New address for Roger Vivier in Paris. The luxury shoemaker, owned by Diego Della Valle’s Italian Tod’s Group, is setting up its new headquarters at 98 rue de l’Université, in a prestigious Left Bank townhouse in Saint-Germain-des-Prés, bringing all its teams together under one roof. The 1,400-square-meter space will be inaugurated on October 2, during Women’s Fashion Week.

The shoemaker moves into a private mansion in Paris’s 7th arrondissement. – Roger Vivier

“This opening represents a decisive step in the evolution of Roger Vivier and reaffirms its identity, as well as its long-term commitment to the city in which it was born: a Parisian luxury house with global cultural resonance, linking past and future through savoir-faire, architecture, and fashion innovation,” the house stated in a press release.

This major investment — the amount of which was not disclosed — will enable the brand to bring together, at the same address, the studio of creative director Gherardo Felloni (in post since 2018), the house’s support functions (administration, sales, communications, etc.), salons “embodying the eclectic spirit of Monsieur Vivier” to present collections and receive customers, and, above all, the archives of the house founded in 1937, “bringing together creations and historical documents dating back to the 1950s.”

The iconic luxury footwear brand — which featured actress Catherine Deneuve in Luis Buñuel’s film “Belle de Jour” — was acquired in 2001 by the Della Valle family, and later became part of the Tod’s Group in 2015 through a company buyout.

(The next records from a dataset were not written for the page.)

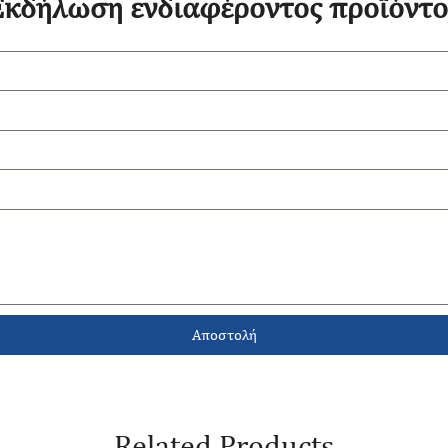
Εκδήλωση ενδιαφέροντος προϊόντο
Αποστολή
Related Products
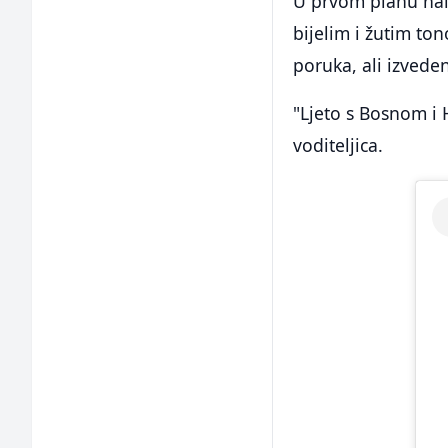
U prvom planu nal
bijelim i žutim to
poruka, ali izvede
"Ljeto s Bosnom i 
voditeljica.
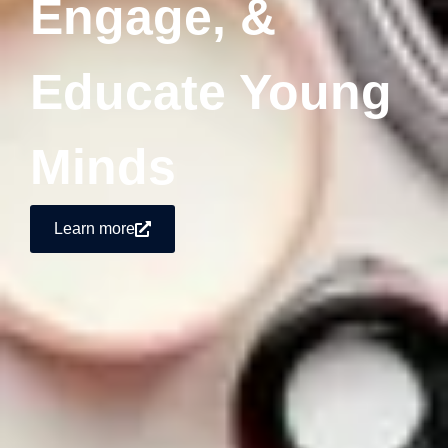
Engage, &
Educate Young
Minds
Learn more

Roger Vivier, which boasts 90 boutiques worldwide and a strong presence in multi-brand retail, has long contributed to the success of the Italian group. In the most recent results for fiscal year 2023, published before Tod’s exited the stock market, the brand reported sales of €286.7 million — up more than 16% from 2022 — accounting for more than a quarter of the group’s total revenues.